The differential expression estimates were obtained from single-cell RNA-seq data using the approach described in Supplementary Experimental Procedures. The single cell and bulk analysis RNA-Seq data has been deposited in GEO under accession number GSE52359. The full differential expression analysis can be viewed via the following URL http://pklab.med.harvard.edu/sde/viewpost.html?dataset=olc
The work was supported by fellowship awards from Leukemia and Lymphoma Research UK and Leukemia and Lymphoma Society (LS), T32 Training Fellowship (JH), NIH grants K25AG037596 (PVK), R01DK050234 and R01HL097794(DTS), R01CA105241 and R01NS065237 (GFH), NIH F31HL128127 (KAG), Sackler Dean’s Fellow Award (KAG), Sackler Families Collaborative Cancer Biology Award (KAG/GFH), National Health and Medical Research Council of Australia Fellowship (SLN), the Victorian State Government Operational Infrastructure Support (SLN) and Australian Government NHMRC IRIIS (SLN).

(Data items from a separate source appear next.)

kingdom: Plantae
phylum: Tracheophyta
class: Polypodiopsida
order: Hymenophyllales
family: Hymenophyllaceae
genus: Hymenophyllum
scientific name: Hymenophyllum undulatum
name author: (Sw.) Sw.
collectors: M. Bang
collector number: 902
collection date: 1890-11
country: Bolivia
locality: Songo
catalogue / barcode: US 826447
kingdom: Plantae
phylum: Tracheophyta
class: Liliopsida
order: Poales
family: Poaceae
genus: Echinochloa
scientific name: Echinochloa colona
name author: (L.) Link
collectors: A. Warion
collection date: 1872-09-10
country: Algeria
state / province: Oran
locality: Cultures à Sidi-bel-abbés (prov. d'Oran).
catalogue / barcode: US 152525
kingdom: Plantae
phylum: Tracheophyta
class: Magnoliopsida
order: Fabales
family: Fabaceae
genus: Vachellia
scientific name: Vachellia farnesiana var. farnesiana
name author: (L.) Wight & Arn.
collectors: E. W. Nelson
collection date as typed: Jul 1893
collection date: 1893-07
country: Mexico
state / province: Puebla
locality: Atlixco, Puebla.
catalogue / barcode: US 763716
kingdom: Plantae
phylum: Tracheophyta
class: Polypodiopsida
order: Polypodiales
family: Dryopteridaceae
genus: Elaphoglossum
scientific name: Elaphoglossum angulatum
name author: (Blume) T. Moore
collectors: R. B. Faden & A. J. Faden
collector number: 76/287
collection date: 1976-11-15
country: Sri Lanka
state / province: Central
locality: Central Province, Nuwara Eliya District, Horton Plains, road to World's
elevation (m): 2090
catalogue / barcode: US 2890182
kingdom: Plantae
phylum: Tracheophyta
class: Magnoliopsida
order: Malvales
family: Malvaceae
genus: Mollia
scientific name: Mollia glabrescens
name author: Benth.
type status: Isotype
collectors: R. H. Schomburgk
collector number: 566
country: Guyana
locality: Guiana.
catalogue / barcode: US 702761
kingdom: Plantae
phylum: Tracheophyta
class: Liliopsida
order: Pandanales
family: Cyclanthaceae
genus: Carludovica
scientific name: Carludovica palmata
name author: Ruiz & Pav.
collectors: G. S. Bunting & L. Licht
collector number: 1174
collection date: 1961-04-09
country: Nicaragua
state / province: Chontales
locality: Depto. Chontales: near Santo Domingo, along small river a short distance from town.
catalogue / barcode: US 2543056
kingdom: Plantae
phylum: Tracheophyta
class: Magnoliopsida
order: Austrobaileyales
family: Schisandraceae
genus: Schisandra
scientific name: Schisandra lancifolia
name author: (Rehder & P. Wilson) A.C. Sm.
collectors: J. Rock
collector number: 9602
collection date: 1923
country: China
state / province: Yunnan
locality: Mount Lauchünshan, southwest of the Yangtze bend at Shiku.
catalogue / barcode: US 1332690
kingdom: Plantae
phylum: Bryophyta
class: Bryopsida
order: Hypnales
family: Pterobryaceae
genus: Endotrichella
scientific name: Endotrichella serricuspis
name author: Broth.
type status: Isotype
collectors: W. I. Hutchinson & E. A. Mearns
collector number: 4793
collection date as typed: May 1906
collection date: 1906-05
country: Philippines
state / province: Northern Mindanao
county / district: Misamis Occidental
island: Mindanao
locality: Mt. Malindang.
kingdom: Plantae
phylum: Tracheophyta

LS, MO and DTS conceived the project. LS, KAG, MO and DTS designed the experiments. LS, KAG, YK, FM, NO, NB, NS, JH, TT, AP, JB, EFS, BR, DL, JS, RT and TS performed the experiments. PVK performed bioinformatic analysis. LS, KAG, PVK, GFH, CLC and DTS analyzed the data. LS, KAG, PVK, GFH and DTS wrote the manuscript. SLN, GFH, JyH, KS provided reagents. We are grateful to David Clapham and Long-Jun Wu for technical advice, and to Jayaraj Rajagopal, Andrew Lane and Ya-Chieh Hsu for critical reading of the manuscript. We thank Charles Dinarello for technical advice, Laura Prickett, Kathryn Folz-Donahue and Meredith Weglarz for cell sorting and Edward Fox at Dana Farber Cancer Institute Microarray core for cDNA sequencing.
COMPETING FINANCIAL INTERESTS
David T Scadden is a shareholder in Fate Therapeutics and a consultant for Fate Therapeutics, Hospira, GSK, and Bone Therapeutics. Drs Silberstein, Kharchenko, Hu, Goncalves and Scadden filed patent applications related to the findings described in the manuscript. The remaining authors declare no competing financial interests.